> _THE RECORDS_
* * *
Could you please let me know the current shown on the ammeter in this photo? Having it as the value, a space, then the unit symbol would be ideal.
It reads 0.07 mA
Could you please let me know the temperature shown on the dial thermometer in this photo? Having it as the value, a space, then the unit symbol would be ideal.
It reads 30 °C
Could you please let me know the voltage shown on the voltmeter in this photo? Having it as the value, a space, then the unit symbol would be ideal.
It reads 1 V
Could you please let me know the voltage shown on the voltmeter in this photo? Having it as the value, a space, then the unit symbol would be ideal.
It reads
* * *
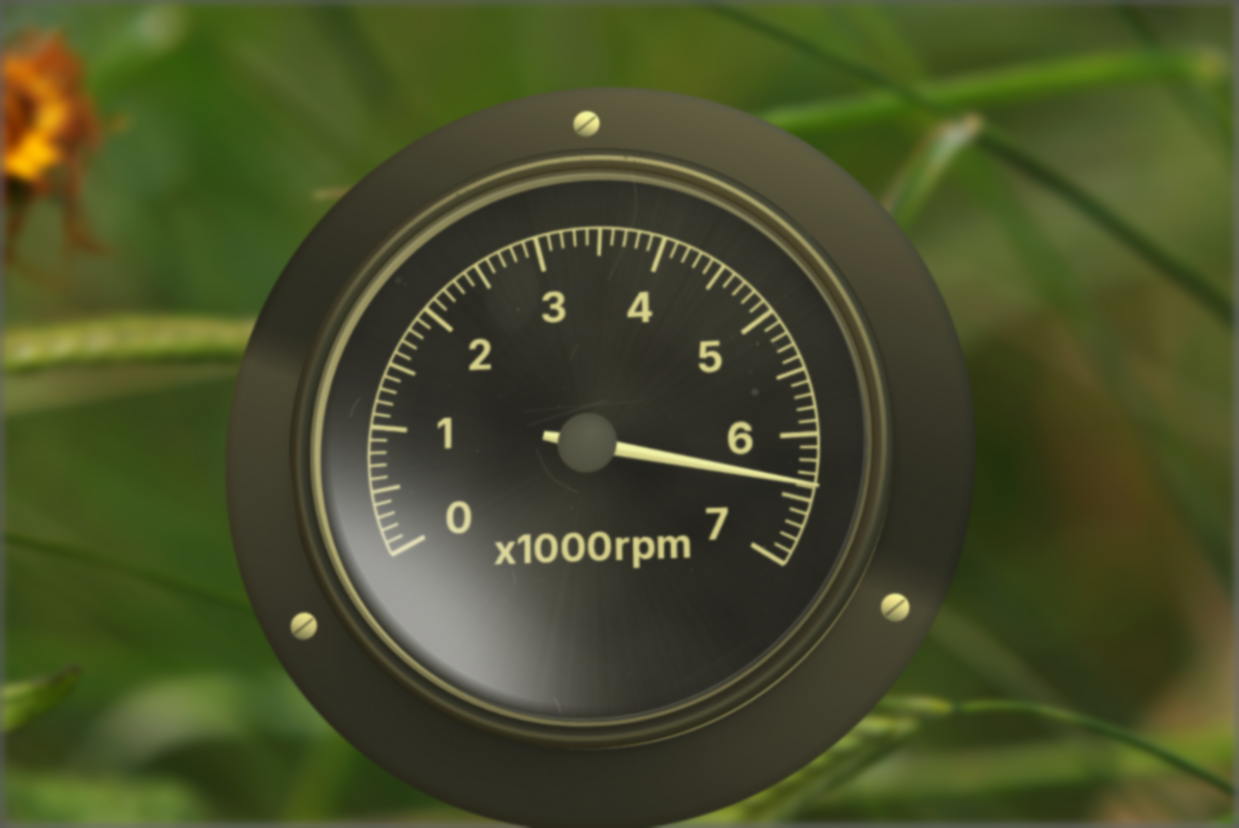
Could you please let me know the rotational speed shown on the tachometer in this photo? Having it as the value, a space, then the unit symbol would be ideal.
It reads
* * *
> _REQUIRED WORK_
Update the part of the listing that opens with the line containing "Could you please let me know the temperature" and closes with the line containing "It reads 1 V", putting "helpful" wherever "ideal" appears and changing nothing else. Give only those lines.

> _ANSWER BELOW_
Could you please let me know the temperature shown on the dial thermometer in this photo? Having it as the value, a space, then the unit symbol would be helpful.
It reads 30 °C
Could you please let me know the voltage shown on the voltmeter in this photo? Having it as the value, a space, then the unit symbol would be helpful.
It reads 1 V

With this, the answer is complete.